In this article Hayles suggests that media can be understood through materiality, technology, semiotics, and social contexts. The article examines these aspects of media through systems theory – exploring how information is produced, processed, and consumed in a world of new media. Hayles cites Gordon Pask’s definition of cybernetics “as the field concerned with information flows in all media, including biological, mechanical, and even cosmological systems.” Hayles further develops this definition through the use of Claude Shannon and Norbert Wiener’s definition of information “as a function of message probabilities…detached from context and consequently from meaning.” Therefore information is disembodied. Hans Moravec goes as far as suggesting it will be possible to upload the human brain to a computer, allowing humans to move into a “postbiological era” which clearly influences much of Hayles’ work (such as this book).

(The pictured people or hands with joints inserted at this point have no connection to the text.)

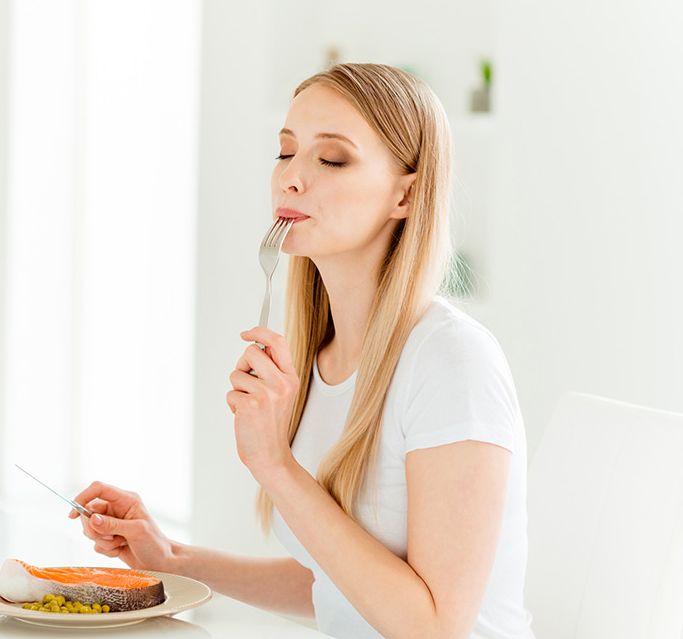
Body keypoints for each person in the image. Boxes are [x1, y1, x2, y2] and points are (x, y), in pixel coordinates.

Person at [69, 63, 535, 639]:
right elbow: (338, 586)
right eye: (285, 152)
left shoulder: (452, 362)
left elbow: (435, 628)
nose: (290, 178)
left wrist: (275, 465)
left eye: (331, 159)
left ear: (406, 194)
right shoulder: (320, 357)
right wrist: (172, 560)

Hayles breaks the history of cybernetics into a three-part progression covering 1943 to 1996. 1) 1943-1960: first order cybernetics, focusing on the separation between the organism/mechanism and their environment. 2) 1960-1985 reflexivity and autopoietic theory, introducing the observer as part of the system. 3)1985-1996 virtuality (coined by Hayles in 1996), Hayles claims that “human and animal bodies are media because they have the capacity to store, transmit and process information.” This moves into the current fourth phase with the ability of modern technology to cause virtual environments, or cyberspace, to become integrated into the “real world.”  Examples of this include the GUI (the graphic user interface, often created to mimic physical work spaces), augmented reality, and semantic web possibilities. These manifestations of virtuality are termed “mixed reality.” The third and fourth phases are imagined as a third-order cybernetics concentrated on the social and linguistic environments occupied by the observer (of these I am particularly interested in the construction of social networks).

Another interesting shift occurs through Edward Fredkin’s claim that “the meaning of information is given by the processes that interpret it,” including mechanical nonhuman processes. Hayles interprets this as significant because it “enables us to see these sub-cognitive and non-cognitive processes not just as contributing to a conscious thought but as themselves acts of interpretation and meaning.” This theory has radical repercussions within both literary and writing studies because this shift would refocus attention of the process of interpreting rather than on the interpretation as a product.